▸ Task item
Find the line with "13: (173, 287)" in the records below. Output exactly from there until after the line with "31: (128, 432)", without pictures.

▸ Record extracts
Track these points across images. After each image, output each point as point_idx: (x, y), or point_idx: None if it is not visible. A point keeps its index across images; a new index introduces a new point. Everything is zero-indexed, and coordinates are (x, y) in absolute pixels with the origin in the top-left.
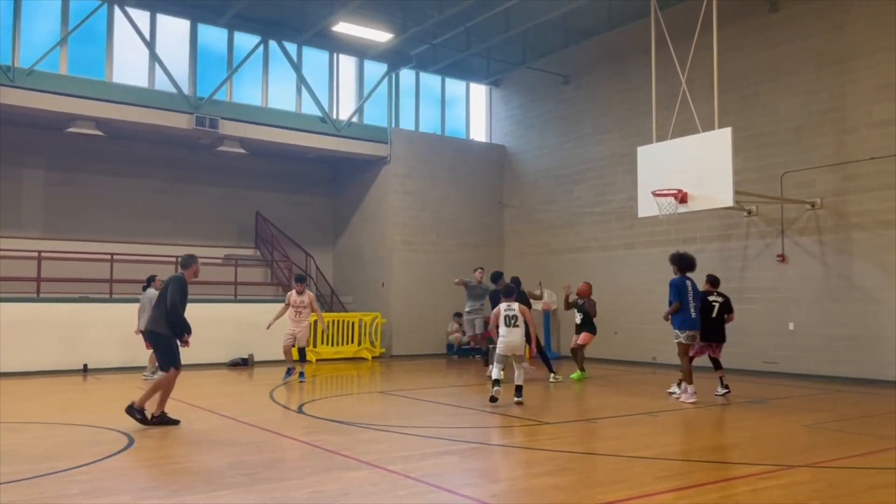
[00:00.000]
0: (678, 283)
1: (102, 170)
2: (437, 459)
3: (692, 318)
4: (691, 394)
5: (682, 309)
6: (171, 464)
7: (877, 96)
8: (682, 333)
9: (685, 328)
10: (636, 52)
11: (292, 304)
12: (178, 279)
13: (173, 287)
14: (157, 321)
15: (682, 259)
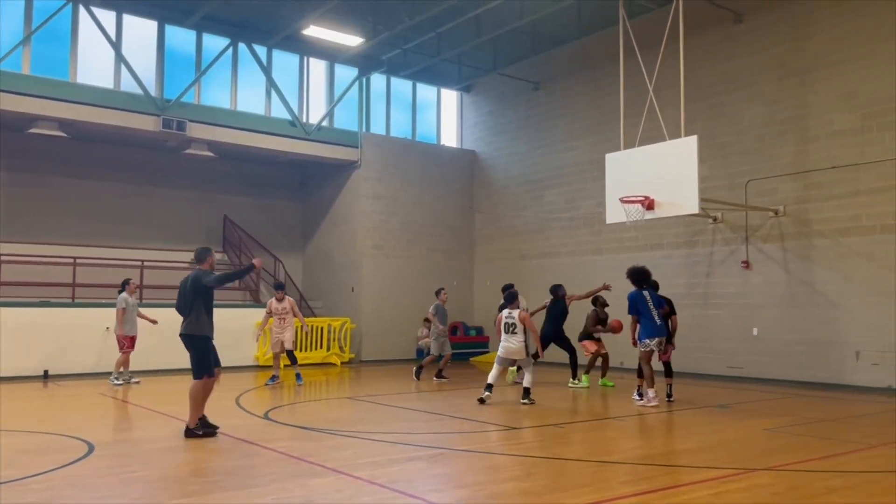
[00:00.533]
0: (634, 296)
1: (65, 172)
2: (403, 465)
3: (657, 325)
4: (652, 398)
5: (643, 319)
6: (131, 472)
7: (837, 107)
8: (651, 341)
9: (652, 335)
10: (605, 61)
11: (274, 312)
12: (203, 272)
13: (204, 277)
14: (194, 324)
15: (634, 273)
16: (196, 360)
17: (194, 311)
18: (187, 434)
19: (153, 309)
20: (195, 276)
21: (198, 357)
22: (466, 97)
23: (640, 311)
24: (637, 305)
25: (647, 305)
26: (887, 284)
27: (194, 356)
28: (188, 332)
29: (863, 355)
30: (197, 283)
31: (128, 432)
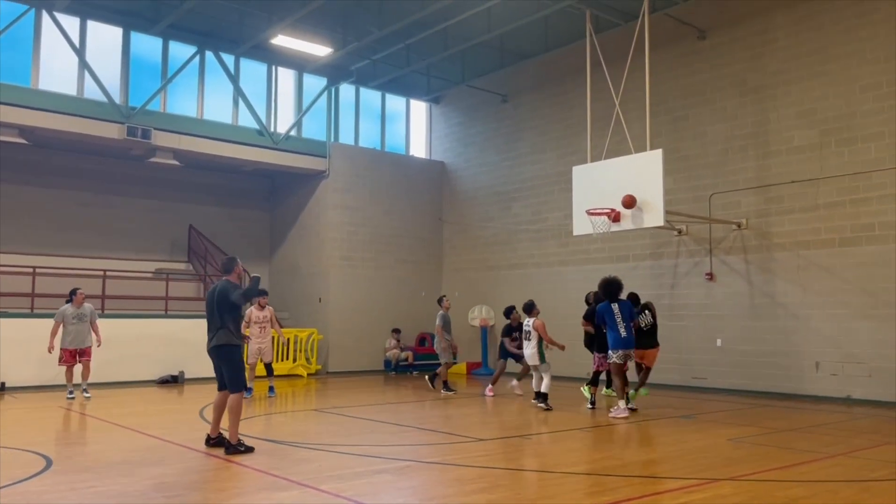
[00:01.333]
0: (602, 308)
1: (26, 179)
2: (369, 478)
3: (623, 337)
4: (623, 409)
5: (609, 331)
6: (90, 487)
7: (796, 123)
8: (615, 353)
9: (617, 347)
10: (572, 74)
11: (254, 321)
12: (231, 285)
13: (233, 292)
14: (224, 335)
15: (604, 286)
16: (232, 373)
17: (224, 323)
18: (228, 450)
19: (115, 320)
20: (223, 289)
21: (233, 369)
22: (435, 108)
23: (607, 323)
24: (604, 317)
25: (613, 318)
26: (845, 296)
27: (229, 368)
28: (220, 343)
29: (822, 366)
30: (224, 298)
31: (87, 446)
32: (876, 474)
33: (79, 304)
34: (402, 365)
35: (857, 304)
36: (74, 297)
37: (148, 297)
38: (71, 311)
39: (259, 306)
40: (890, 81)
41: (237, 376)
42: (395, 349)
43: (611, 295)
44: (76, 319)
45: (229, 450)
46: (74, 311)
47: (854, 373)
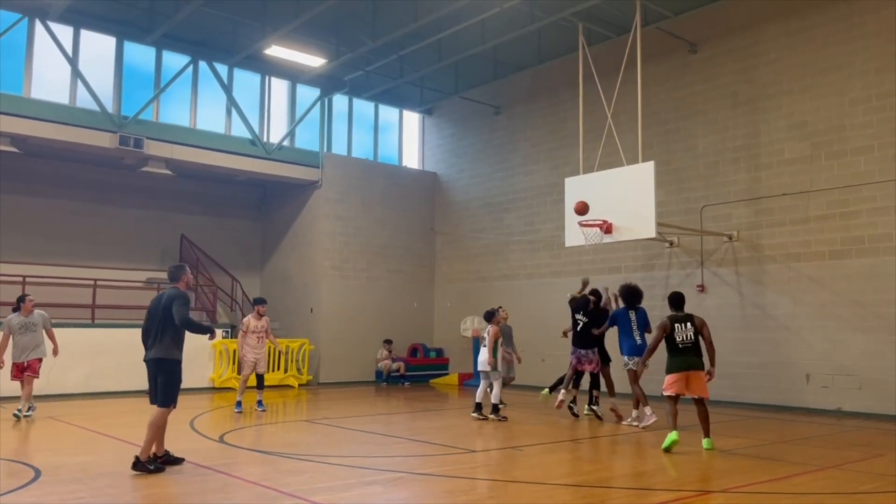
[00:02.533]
0: (619, 314)
1: (17, 189)
2: (361, 490)
3: (638, 344)
4: (650, 415)
5: (623, 337)
6: (79, 498)
7: (787, 135)
8: (631, 360)
9: (633, 354)
10: (565, 86)
11: (252, 331)
12: (179, 294)
13: (178, 303)
14: (165, 346)
15: (625, 292)
16: (165, 386)
17: (165, 334)
18: (136, 467)
19: (105, 330)
20: (169, 298)
21: (167, 383)
22: (428, 119)
23: (622, 329)
24: (617, 321)
25: (629, 325)
26: (836, 309)
27: (164, 381)
28: (159, 356)
29: (813, 378)
30: (168, 311)
31: (76, 457)
32: (867, 487)
33: (27, 312)
34: (394, 376)
35: (847, 317)
36: (23, 304)
37: (139, 306)
38: (17, 321)
39: (257, 315)
40: (880, 95)
41: (171, 391)
42: (386, 360)
43: (633, 302)
44: (24, 329)
45: (137, 466)
46: (21, 321)
47: (845, 385)
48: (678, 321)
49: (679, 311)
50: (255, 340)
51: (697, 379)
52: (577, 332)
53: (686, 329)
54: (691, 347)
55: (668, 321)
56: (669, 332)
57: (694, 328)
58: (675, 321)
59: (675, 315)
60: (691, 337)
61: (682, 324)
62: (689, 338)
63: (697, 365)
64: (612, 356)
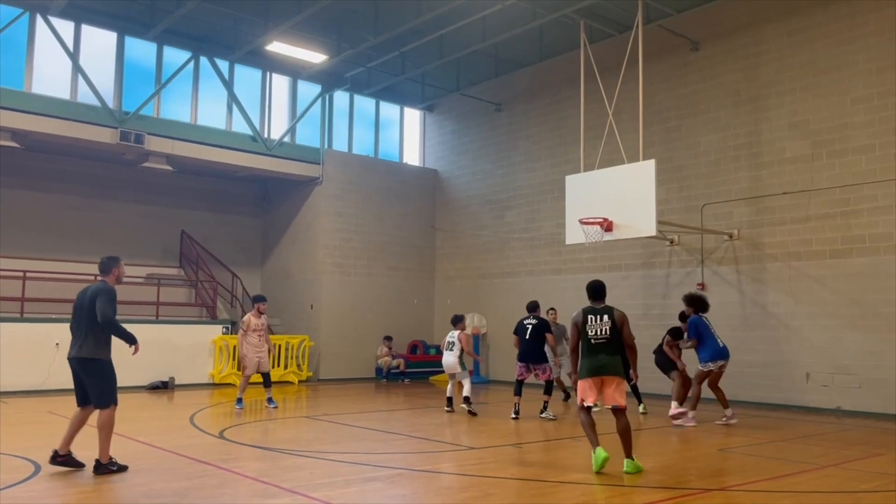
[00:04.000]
0: (696, 321)
1: (17, 184)
2: (360, 486)
3: (720, 347)
4: (691, 418)
5: (709, 341)
6: (79, 493)
7: (788, 134)
8: (714, 363)
9: (716, 358)
10: (566, 84)
11: (252, 329)
12: (104, 289)
13: (102, 299)
14: (90, 346)
15: (697, 301)
16: (100, 389)
17: (91, 332)
18: (98, 470)
19: None
20: (95, 292)
21: (100, 384)
22: (429, 116)
23: (703, 335)
24: (699, 329)
25: (709, 329)
26: (836, 307)
27: (97, 383)
28: (83, 356)
29: (813, 377)
30: (93, 307)
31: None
32: (866, 486)
33: None
34: (394, 372)
35: (847, 316)
36: None
37: (139, 302)
38: None
39: (258, 312)
40: (881, 94)
41: (107, 392)
42: (386, 357)
43: (703, 308)
44: None
45: (99, 469)
46: None
47: (844, 384)
48: (593, 313)
49: (596, 303)
50: (257, 339)
51: (612, 385)
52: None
53: (602, 322)
54: (605, 345)
55: (582, 313)
56: (582, 326)
57: (612, 321)
58: (589, 313)
59: (590, 307)
60: (606, 332)
61: (597, 316)
62: (604, 332)
63: (613, 368)
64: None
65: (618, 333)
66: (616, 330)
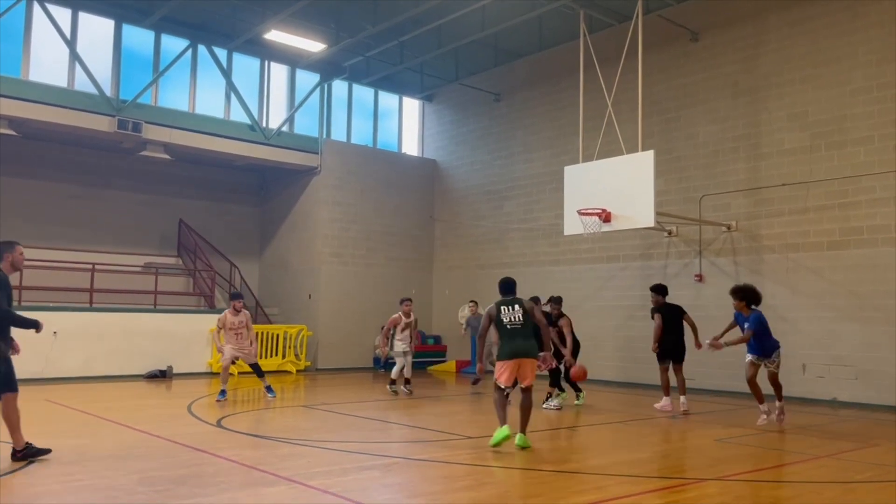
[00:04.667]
0: (760, 316)
1: (14, 171)
2: (357, 474)
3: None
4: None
5: (766, 335)
6: (76, 480)
7: (787, 125)
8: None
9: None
10: (565, 74)
11: (228, 327)
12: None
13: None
14: None
15: (750, 293)
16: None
17: None
18: (15, 457)
19: (103, 314)
20: None
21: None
22: (428, 106)
23: (760, 331)
24: (762, 323)
25: (766, 322)
26: (833, 299)
27: None
28: None
29: (809, 368)
30: None
31: (73, 440)
32: (861, 476)
33: None
34: (392, 362)
35: (844, 307)
36: None
37: (137, 291)
38: None
39: (234, 311)
40: (881, 85)
41: (4, 380)
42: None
43: (758, 301)
44: None
45: (16, 456)
46: None
47: (841, 375)
48: (505, 304)
49: (507, 296)
50: (234, 337)
51: (528, 365)
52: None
53: (514, 311)
54: (520, 329)
55: (495, 306)
56: (496, 316)
57: (522, 310)
58: (502, 304)
59: (502, 300)
60: (520, 318)
61: (508, 306)
62: (518, 319)
63: (528, 350)
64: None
65: (530, 319)
66: (528, 315)
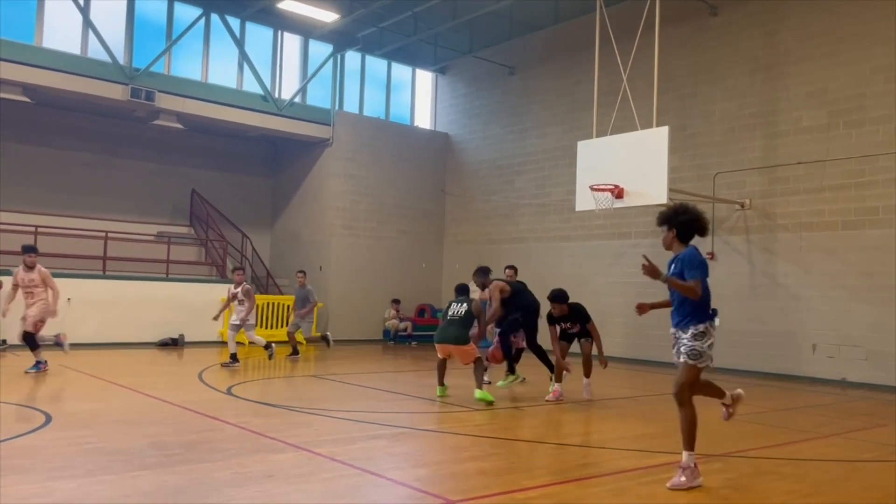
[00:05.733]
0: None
1: (29, 139)
2: (365, 443)
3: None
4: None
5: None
6: (87, 443)
7: (805, 103)
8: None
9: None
10: (580, 48)
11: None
12: None
13: None
14: None
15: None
16: None
17: None
18: None
19: (116, 282)
20: None
21: None
22: (441, 79)
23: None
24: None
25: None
26: (846, 279)
27: None
28: None
29: (819, 348)
30: None
31: (86, 404)
32: (868, 455)
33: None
34: (401, 335)
35: (857, 287)
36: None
37: (149, 259)
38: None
39: (26, 267)
40: None
41: None
42: (394, 319)
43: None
44: None
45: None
46: None
47: (851, 355)
48: (456, 301)
49: (459, 297)
50: (27, 296)
51: (454, 350)
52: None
53: (460, 307)
54: (457, 321)
55: (448, 303)
56: (445, 310)
57: (468, 308)
58: (453, 301)
59: (455, 299)
60: (461, 313)
61: (458, 304)
62: (459, 313)
63: (448, 338)
64: None
65: (471, 315)
66: (469, 313)
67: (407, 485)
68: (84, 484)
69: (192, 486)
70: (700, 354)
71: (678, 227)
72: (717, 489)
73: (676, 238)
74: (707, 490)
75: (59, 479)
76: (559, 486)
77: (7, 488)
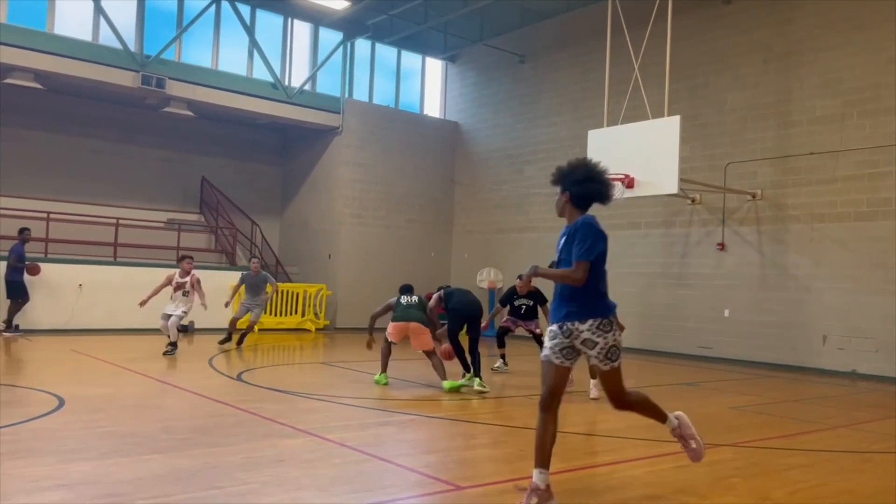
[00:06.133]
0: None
1: (40, 125)
2: (375, 430)
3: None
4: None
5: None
6: (101, 426)
7: (819, 92)
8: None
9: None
10: (592, 36)
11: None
12: None
13: None
14: None
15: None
16: None
17: None
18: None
19: (127, 268)
20: None
21: None
22: (451, 67)
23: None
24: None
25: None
26: (857, 271)
27: None
28: None
29: (829, 339)
30: None
31: (98, 388)
32: (877, 447)
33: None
34: None
35: (868, 279)
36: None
37: (159, 246)
38: None
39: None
40: None
41: None
42: None
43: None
44: None
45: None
46: None
47: (861, 347)
48: (404, 295)
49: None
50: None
51: (417, 332)
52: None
53: (410, 298)
54: (416, 305)
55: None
56: (396, 300)
57: (419, 298)
58: (402, 296)
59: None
60: (416, 301)
61: (407, 296)
62: (414, 301)
63: (420, 318)
64: None
65: (424, 303)
66: (422, 301)
67: (416, 471)
68: (98, 466)
69: (204, 469)
70: (618, 349)
71: (572, 188)
72: (726, 478)
73: (570, 202)
74: (716, 479)
75: (73, 462)
76: (568, 474)
77: (22, 470)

▸ Exercise result
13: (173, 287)
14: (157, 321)
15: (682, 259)
[00:00.533]
0: (634, 296)
1: (65, 172)
2: (403, 465)
3: (657, 325)
4: (652, 398)
5: (643, 319)
6: (131, 472)
7: (837, 107)
8: (651, 341)
9: (652, 335)
10: (605, 61)
11: (274, 312)
12: (203, 272)
13: (204, 277)
14: (194, 324)
15: (634, 273)
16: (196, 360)
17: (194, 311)
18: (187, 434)
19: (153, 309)
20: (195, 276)
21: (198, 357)
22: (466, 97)
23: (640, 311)
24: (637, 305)
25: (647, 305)
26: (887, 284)
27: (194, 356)
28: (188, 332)
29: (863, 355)
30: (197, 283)
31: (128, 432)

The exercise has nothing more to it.